Your reflections after 6 months
I truly enjoyed reading your reflections. Having visited with you and Teresa your reflections brought back some really fond memories. I was so worried about you taking your family there for 6 months but discovered these worries were silly after being there with your family.
7th February 2013

We're moving to Querétaro summer of 2013.
Hello Jeff. We will be moving to Querétaro summer of 2013. We will teach ar JFK school. My wife is an elementary teacher and I'm an English Professor. Currently, we are living and teaching in Izmir, Turkey.

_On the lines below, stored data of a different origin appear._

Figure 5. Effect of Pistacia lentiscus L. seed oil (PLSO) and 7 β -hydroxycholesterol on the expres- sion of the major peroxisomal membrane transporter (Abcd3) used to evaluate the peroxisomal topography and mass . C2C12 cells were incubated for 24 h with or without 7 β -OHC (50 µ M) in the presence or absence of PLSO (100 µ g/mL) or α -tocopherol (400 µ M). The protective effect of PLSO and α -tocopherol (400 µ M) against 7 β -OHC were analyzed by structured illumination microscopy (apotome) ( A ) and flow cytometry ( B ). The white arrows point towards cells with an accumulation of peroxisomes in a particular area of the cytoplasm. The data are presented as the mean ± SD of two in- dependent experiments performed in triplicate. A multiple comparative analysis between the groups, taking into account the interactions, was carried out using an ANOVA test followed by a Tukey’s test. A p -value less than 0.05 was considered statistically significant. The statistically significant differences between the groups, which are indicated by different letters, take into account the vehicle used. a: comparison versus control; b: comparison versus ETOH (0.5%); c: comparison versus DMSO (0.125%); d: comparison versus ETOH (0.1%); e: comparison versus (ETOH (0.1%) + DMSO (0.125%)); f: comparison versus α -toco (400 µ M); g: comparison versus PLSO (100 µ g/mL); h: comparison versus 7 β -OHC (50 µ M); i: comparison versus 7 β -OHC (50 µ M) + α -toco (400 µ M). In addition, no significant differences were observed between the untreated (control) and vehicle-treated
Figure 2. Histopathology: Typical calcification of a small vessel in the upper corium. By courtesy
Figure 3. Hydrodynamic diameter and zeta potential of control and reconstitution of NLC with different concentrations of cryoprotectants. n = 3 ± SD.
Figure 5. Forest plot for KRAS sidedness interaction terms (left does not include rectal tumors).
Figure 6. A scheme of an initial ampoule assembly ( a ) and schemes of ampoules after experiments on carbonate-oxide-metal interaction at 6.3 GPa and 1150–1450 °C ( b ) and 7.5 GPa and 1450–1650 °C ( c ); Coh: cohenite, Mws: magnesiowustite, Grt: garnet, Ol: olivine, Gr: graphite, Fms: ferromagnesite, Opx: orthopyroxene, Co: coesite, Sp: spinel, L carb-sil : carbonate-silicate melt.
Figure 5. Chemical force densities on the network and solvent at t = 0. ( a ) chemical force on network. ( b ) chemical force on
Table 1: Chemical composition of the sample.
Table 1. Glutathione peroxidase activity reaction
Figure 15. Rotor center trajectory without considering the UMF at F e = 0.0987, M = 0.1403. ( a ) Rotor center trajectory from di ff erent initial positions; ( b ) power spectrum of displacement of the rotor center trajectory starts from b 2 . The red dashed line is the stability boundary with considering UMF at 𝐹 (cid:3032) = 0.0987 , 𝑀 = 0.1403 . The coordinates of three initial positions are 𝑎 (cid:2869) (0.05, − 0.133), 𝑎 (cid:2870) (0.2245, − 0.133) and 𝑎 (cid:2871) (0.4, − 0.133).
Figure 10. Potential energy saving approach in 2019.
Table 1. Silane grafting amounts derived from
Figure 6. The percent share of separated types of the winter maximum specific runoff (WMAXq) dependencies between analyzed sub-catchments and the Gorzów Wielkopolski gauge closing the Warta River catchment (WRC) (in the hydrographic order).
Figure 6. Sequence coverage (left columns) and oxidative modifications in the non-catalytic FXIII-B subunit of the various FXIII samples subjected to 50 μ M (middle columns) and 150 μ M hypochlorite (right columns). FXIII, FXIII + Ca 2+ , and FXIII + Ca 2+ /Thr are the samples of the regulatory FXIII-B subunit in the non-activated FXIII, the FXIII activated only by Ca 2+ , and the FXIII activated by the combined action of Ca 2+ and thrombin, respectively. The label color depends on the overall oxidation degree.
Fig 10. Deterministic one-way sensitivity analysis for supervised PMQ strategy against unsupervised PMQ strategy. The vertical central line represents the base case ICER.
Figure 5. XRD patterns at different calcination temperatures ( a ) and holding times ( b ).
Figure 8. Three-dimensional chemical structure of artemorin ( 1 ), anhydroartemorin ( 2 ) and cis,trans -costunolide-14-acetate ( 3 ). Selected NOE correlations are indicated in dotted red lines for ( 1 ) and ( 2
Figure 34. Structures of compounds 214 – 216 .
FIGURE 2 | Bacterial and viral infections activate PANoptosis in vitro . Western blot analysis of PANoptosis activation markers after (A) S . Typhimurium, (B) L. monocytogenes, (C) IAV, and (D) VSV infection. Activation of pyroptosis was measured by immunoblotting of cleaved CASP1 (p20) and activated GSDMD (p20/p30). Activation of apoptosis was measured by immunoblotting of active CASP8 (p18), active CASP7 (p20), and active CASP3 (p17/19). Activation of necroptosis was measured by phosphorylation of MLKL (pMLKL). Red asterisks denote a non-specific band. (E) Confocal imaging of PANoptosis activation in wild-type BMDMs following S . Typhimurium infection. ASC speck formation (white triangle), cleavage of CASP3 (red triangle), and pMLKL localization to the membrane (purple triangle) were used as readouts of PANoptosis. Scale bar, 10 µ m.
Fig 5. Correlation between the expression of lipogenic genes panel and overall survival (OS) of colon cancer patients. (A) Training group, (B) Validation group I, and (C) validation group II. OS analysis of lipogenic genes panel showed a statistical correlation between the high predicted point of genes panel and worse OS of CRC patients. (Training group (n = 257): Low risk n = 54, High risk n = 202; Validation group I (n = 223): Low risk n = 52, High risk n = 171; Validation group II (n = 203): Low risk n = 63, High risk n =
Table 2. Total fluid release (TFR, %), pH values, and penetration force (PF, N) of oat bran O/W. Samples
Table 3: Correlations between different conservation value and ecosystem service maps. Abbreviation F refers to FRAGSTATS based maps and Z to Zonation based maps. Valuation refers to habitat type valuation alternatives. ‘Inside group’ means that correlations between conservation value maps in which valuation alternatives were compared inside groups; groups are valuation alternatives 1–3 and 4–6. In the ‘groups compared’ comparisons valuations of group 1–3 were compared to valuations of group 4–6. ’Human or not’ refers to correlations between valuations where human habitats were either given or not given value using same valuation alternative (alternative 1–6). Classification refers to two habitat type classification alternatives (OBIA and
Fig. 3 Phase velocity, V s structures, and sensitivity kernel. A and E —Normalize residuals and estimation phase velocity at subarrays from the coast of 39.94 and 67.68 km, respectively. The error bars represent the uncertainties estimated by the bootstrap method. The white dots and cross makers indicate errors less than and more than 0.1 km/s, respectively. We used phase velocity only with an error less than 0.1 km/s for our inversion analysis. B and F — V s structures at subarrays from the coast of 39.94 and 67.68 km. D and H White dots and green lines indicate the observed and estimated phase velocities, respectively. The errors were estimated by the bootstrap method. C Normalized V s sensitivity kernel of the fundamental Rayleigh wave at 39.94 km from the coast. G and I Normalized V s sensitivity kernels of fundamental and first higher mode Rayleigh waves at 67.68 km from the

We would like to be closer to California, USA for family reasons: My wife's mothers health is not good and my mom is getting close to 75 years old. Anyway, after reading your blog and not being able to get "real" answers to our questions from many websites; I thought I would contact you. I have several questions to ask you . The main question I may know already. Are you and you family still living in Mexico or have you moved back the states? When I hear back from you I will give you my list of questions. Thanks for your time and hope to hear from you!
18th February 2013

Queretaro
I sent you an e-mail. We are no longer living in Queretaro.
12th January 2014

Loved reading your blog!
Hello! I just wanted to tell you I loved reading your blog. My husband and I have been living here in Queretaro for the past 4 months. I am originally from Ohio. I just wanted to say thank you...I found it refreshing to read!